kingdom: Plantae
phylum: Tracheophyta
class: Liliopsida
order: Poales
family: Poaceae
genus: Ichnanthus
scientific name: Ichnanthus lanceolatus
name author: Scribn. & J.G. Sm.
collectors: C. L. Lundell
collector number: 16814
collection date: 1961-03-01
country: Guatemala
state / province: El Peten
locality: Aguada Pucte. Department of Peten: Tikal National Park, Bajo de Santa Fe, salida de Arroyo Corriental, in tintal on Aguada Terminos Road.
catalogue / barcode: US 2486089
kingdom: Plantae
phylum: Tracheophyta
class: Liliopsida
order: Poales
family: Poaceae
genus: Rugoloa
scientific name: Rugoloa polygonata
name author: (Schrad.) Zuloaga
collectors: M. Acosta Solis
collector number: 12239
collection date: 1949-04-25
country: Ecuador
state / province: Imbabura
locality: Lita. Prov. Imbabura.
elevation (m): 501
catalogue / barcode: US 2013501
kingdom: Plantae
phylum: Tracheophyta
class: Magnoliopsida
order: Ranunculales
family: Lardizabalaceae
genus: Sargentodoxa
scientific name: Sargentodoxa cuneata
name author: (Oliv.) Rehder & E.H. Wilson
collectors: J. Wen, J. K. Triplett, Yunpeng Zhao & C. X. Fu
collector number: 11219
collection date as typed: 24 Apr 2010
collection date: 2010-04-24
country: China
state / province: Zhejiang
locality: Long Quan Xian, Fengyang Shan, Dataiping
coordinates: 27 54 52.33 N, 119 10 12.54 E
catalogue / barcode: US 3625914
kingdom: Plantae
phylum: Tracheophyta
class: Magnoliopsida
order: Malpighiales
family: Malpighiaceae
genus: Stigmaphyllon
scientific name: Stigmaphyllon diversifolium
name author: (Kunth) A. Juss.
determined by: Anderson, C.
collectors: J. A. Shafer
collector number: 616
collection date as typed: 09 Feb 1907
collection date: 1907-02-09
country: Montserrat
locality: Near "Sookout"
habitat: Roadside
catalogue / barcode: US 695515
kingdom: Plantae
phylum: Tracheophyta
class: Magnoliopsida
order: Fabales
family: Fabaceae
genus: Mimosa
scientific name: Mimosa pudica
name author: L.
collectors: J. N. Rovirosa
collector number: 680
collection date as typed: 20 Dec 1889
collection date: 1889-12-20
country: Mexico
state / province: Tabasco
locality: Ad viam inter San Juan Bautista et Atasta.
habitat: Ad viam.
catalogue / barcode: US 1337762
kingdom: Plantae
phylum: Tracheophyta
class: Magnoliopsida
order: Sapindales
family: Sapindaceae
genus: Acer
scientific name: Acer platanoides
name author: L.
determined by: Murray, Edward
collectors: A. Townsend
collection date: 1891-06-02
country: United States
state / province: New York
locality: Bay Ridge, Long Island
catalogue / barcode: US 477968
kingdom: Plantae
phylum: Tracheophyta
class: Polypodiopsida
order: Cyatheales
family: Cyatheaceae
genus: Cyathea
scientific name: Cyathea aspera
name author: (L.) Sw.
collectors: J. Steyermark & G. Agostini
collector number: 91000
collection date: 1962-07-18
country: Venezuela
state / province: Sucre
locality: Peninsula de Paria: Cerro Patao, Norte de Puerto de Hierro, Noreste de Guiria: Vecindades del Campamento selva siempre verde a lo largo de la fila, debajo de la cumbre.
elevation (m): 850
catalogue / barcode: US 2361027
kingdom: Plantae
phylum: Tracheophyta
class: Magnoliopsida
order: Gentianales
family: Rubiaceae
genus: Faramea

+++

» WRITTEN EXERCISE
Copy out every line above word for word, keeping the same order.

» SOLUTION
kingdom: Plantae
phylum: Tracheophyta
class: Liliopsida
order: Poales
family: Poaceae
genus: Ichnanthus
scientific name: Ichnanthus lanceolatus
name author: Scribn. & J.G. Sm.
collectors: C. L. Lundell
collector number: 16814
collection date: 1961-03-01
country: Guatemala
state / province: El Peten
locality: Aguada Pucte. Department of Peten: Tikal National Park, Bajo de Santa Fe, salida de Arroyo Corriental, in tintal on Aguada Terminos Road.
catalogue / barcode: US 2486089
kingdom: Plantae
phylum: Tracheophyta
class: Liliopsida
order: Poales
family: Poaceae
genus: Rugoloa
scientific name: Rugoloa polygonata
name author: (Schrad.) Zuloaga
collectors: M. Acosta Solis
collector number: 12239
collection date: 1949-04-25
country: Ecuador
state / province: Imbabura
locality: Lita. Prov. Imbabura.
elevation (m): 501
catalogue / barcode: US 2013501
kingdom: Plantae
phylum: Tracheophyta
class: Magnoliopsida
order: Ranunculales
family: Lardizabalaceae
genus: Sargentodoxa
scientific name: Sargentodoxa cuneata
name author: (Oliv.) Rehder & E.H. Wilson
collectors: J. Wen, J. K. Triplett, Yunpeng Zhao & C. X. Fu
collector number: 11219
collection date as typed: 24 Apr 2010
collection date: 2010-04-24
country: China
state / province: Zhejiang
locality: Long Quan Xian, Fengyang Shan, Dataiping
coordinates: 27 54 52.33 N, 119 10 12.54 E
catalogue / barcode: US 3625914
kingdom: Plantae
phylum: Tracheophyta
class: Magnoliopsida
order: Malpighiales
family: Malpighiaceae
genus: Stigmaphyllon
scientific name: Stigmaphyllon diversifolium
name author: (Kunth) A. Juss.
determined by: Anderson, C.
collectors: J. A. Shafer
collector number: 616
collection date as typed: 09 Feb 1907
collection date: 1907-02-09
country: Montserrat
locality: Near "Sookout"
habitat: Roadside
catalogue / barcode: US 695515
kingdom: Plantae
phylum: Tracheophyta
class: Magnoliopsida
order: Fabales
family: Fabaceae
genus: Mimosa
scientific name: Mimosa pudica
name author: L.
collectors: J. N. Rovirosa
collector number: 680
collection date as typed: 20 Dec 1889
collection date: 1889-12-20
country: Mexico
state / province: Tabasco
locality: Ad viam inter San Juan Bautista et Atasta.
habitat: Ad viam.
catalogue / barcode: US 1337762
kingdom: Plantae
phylum: Tracheophyta
class: Magnoliopsida
order: Sapindales
family: Sapindaceae
genus: Acer
scientific name: Acer platanoides
name author: L.
determined by: Murray, Edward
collectors: A. Townsend
collection date: 1891-06-02
country: United States
state / province: New York
locality: Bay Ridge, Long Island
catalogue / barcode: US 477968
kingdom: Plantae
phylum: Tracheophyta
class: Polypodiopsida
order: Cyatheales
family: Cyatheaceae
genus: Cyathea
scientific name: Cyathea aspera
name author: (L.) Sw.
collectors: J. Steyermark & G. Agostini
collector number: 91000
collection date: 1962-07-18
country: Venezuela
state / province: Sucre
locality: Peninsula de Paria: Cerro Patao, Norte de Puerto de Hierro, Noreste de Guiria: Vecindades del Campamento selva siempre verde a lo largo de la fila, debajo de la cumbre.
elevation (m): 850
catalogue / barcode: US 2361027
kingdom: Plantae
phylum: Tracheophyta
class: Magnoliopsida
order: Gentianales
family: Rubiaceae
genus: Faramea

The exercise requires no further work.